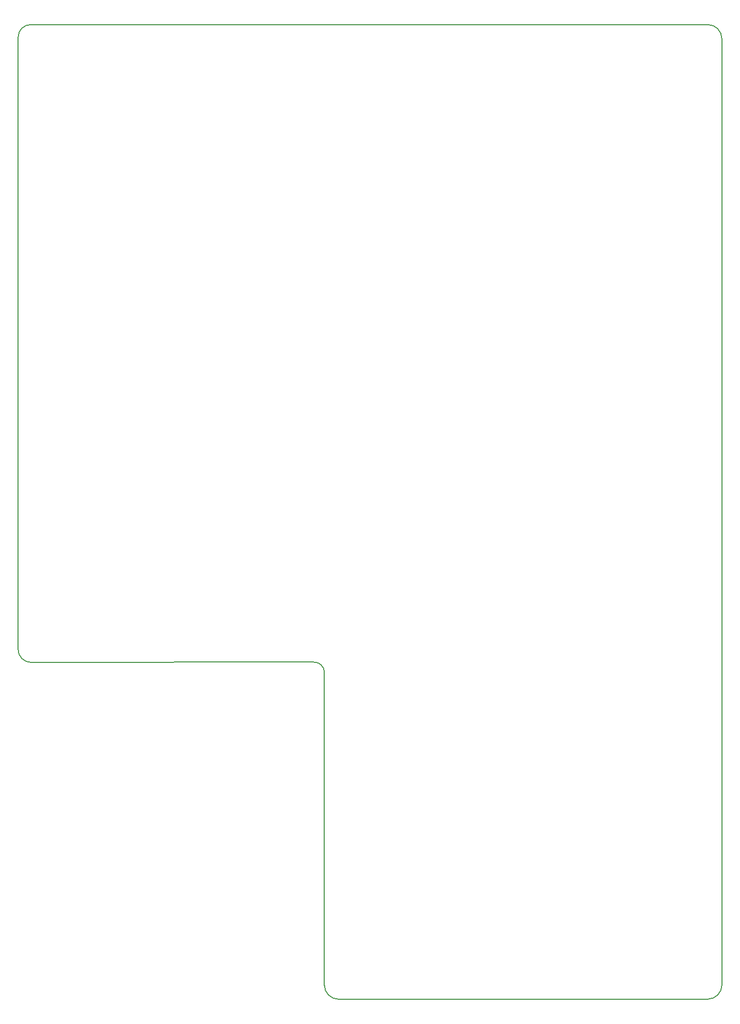
<source format=gm1>
%TF.GenerationSoftware,KiCad,Pcbnew,7.0.9*%
%TF.CreationDate,2023-12-07T23:58:00+01:00*%
%TF.ProjectId,kicad_RCJ,6b696361-645f-4524-934a-2e6b69636164,rev?*%
%TF.SameCoordinates,Original*%
%TF.FileFunction,Profile,NP*%
%FSLAX46Y46*%
G04 Gerber Fmt 4.6, Leading zero omitted, Abs format (unit mm)*
G04 Created by KiCad (PCBNEW 7.0.9) date 2023-12-07 23:58:00*
%MOMM*%
%LPD*%
G01*
G04 APERTURE LIST*
%TA.AperFunction,Profile*%
%ADD10C,0.150000*%
%TD*%
G04 APERTURE END LIST*
D10*
X34700000Y-32600000D02*
G75*
G03*
X32600000Y-34700000I0J-2100000D01*
G01*
X32600002Y-135255000D02*
G75*
G03*
X34750000Y-137450470I2149998J-45001D01*
G01*
X83000116Y-139100000D02*
G75*
G03*
X81280000Y-137400002I-1700116J0D01*
G01*
X83000000Y-190500000D02*
G75*
G03*
X85300000Y-192800000I2300000J0D01*
G01*
X146100000Y-192799997D02*
G75*
G03*
X148399998Y-190500000I-49999J2349997D01*
G01*
X148399998Y-34950000D02*
G75*
G03*
X146050000Y-32600000I-2349998J2D01*
G01*
X34750000Y-137450000D02*
X81280000Y-137400000D01*
X148400000Y-190500000D02*
X148400000Y-34950000D01*
X32600000Y-34700000D02*
X32600000Y-135255000D01*
X83000000Y-139100000D02*
X83000000Y-190500000D01*
X146050000Y-32600000D02*
X34700000Y-32600000D01*
X85300000Y-192800000D02*
X146100000Y-192800000D01*
M02*

</source>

:: ASSIGNED TASK ::
Please reproduce the data above word for word, skipping all images.

:: THE COMPLETED TASK ::
<source format=gm1>
%TF.GenerationSoftware,KiCad,Pcbnew,7.0.9*%
%TF.CreationDate,2023-12-07T23:58:00+01:00*%
%TF.ProjectId,kicad_RCJ,6b696361-645f-4524-934a-2e6b69636164,rev?*%
%TF.SameCoordinates,Original*%
%TF.FileFunction,Profile,NP*%
%FSLAX46Y46*%
G04 Gerber Fmt 4.6, Leading zero omitted, Abs format (unit mm)*
G04 Created by KiCad (PCBNEW 7.0.9) date 2023-12-07 23:58:00*
%MOMM*%
%LPD*%
G01*
G04 APERTURE LIST*
%TA.AperFunction,Profile*%
%ADD10C,0.150000*%
%TD*%
G04 APERTURE END LIST*
D10*
X34700000Y-32600000D02*
G75*
G03*
X32600000Y-34700000I0J-2100000D01*
G01*
X32600002Y-135255000D02*
G75*
G03*
X34750000Y-137450470I2149998J-45001D01*
G01*
X83000116Y-139100000D02*
G75*
G03*
X81280000Y-137400002I-1700116J0D01*
G01*
X83000000Y-190500000D02*
G75*
G03*
X85300000Y-192800000I2300000J0D01*
G01*
X146100000Y-192799997D02*
G75*
G03*
X148399998Y-190500000I-49999J2349997D01*
G01*
X148399998Y-34950000D02*
G75*
G03*
X146050000Y-32600000I-2349998J2D01*
G01*
X34750000Y-137450000D02*
X81280000Y-137400000D01*
X148400000Y-190500000D02*
X148400000Y-34950000D01*
X32600000Y-34700000D02*
X32600000Y-135255000D01*
X83000000Y-139100000D02*
X83000000Y-190500000D01*
X146050000Y-32600000D02*
X34700000Y-32600000D01*
X85300000Y-192800000D02*
X146100000Y-192800000D01*
M02*

</source>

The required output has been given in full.